Single by Stevie B

from the album Party Your Body
- Released: July 9, 1988
- Genre: Freestyle
- Length: 4:56
- Label: LMR Records
- Songwriter: Stevie B
- Producers: Stevie B, Tolga Katas

Stevie B singles chronology
| "Dreamin' of Love" (1988) | "Spring Love" (1988) | "I Wanna Be the One" (1988) |

= Spring Love (Come Back to Me) =

"Spring Love", also known as "Spring Love (Come Back to Me)", is the third single from freestyle singer Stevie B's debut album Party Your Body, released in 1988. The song achieved a higher chart placement compared to Stevie B's previous single, almost reaching the Top 40 of the Billboard Hot 100 (peaking at No. 43) and paving the way for his top 40 breakthrough the following year with the similar-sounding "I Wanna Be the One". "Spring Love" also became Stevie B's first top ten hit on the Dance charts, peaking at number 5, and it remains one of his most popular songs.

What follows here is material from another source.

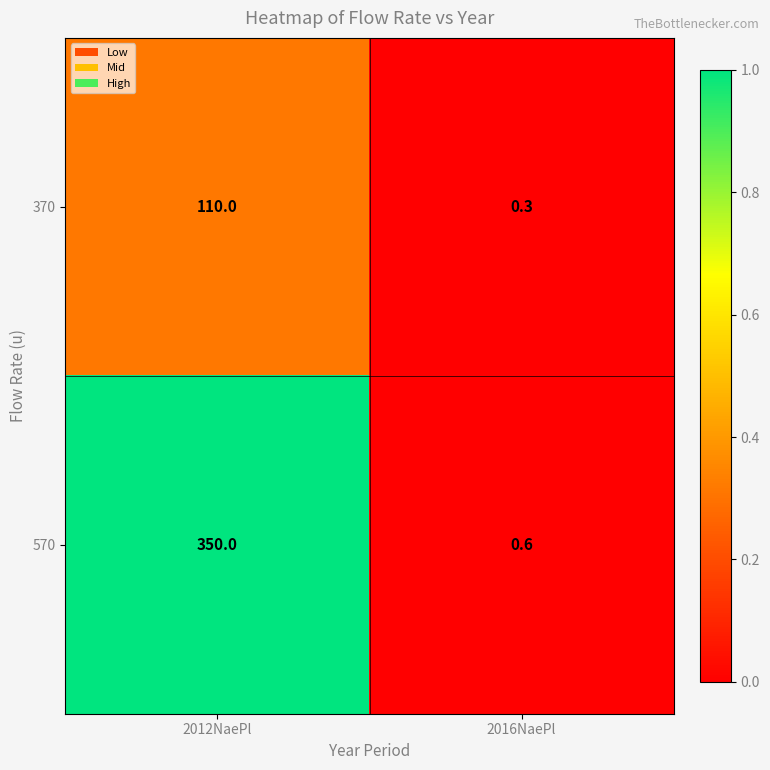

Which series has the widest spread of values?

570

In 2007, Stevie B re-recorded the song with rapper Pitbull, which was included on the album The Terminator.

==Track listings==
- 7" single - Spain

- 7" single - United States

- CD maxi-single - West Germany

| No. | Title | Length |
|---|---|---|
| 1. | "Spring Love" |  |
| 2. | "I Need You" |  |

| No. | Title | Length |
|---|---|---|
| 1. | "Spring Love (Come Back to Me)" (Short Version) | 3:48 |
| 2. | "Spring Love (Come Back to Me)" (Long Version) | 4:56 |

| No. | Title | Length |
|---|---|---|
| 1. | "Spring Love (Come Back to Me)" (Radio Mix) | 4:56 |
| 2. | Untitled (Club Mix) | 5:56 |
| 3. | "Spring Love (Come Back to Me)" (Dub) | 6:18 |
| 4. | Untitled (Short Version) | 3:48 |
| 5. | Untitled (Per Capella & Bonus Beats) | 3:22 |

==Charts==

| Chart (1988) | Peak position |
|---|---|
| US Billboard Hot 100 | 43 |
| US Hot Dance Music/Club Play | 5 |
| US Hot Dance Music/Maxi-Singles Sales | 2 |

==Covers==
- In 1995, the singer Abdullah released his version on the album Depende de Nós.
- In 1998, the singer Captain G.Q. released his version on the album Planet Freestyle ∙ Volume 3.
- In 2003, the singer Huey Dunbar launched his version (in Spanish and English) on the album Music for My Peoples.
- In 2008, the singer Latino released his version, which contains the participation of Stevie B in the album Junto e Misturado.
- In 2014, the singer Nobel Pryze released his version produced by Mastakriz LaGuira (Alternative Merengue).

==Impact on popular culture==
- In 2003, Brazilian funk singer MC Fornalha released the single "Paga Spring Love", inspired by the song by Stevie B.
- In 2024, Fat Joe released the single "Paradise" feat. Anitta (singer) & DJ Khaled, who samples the song by Stevie B.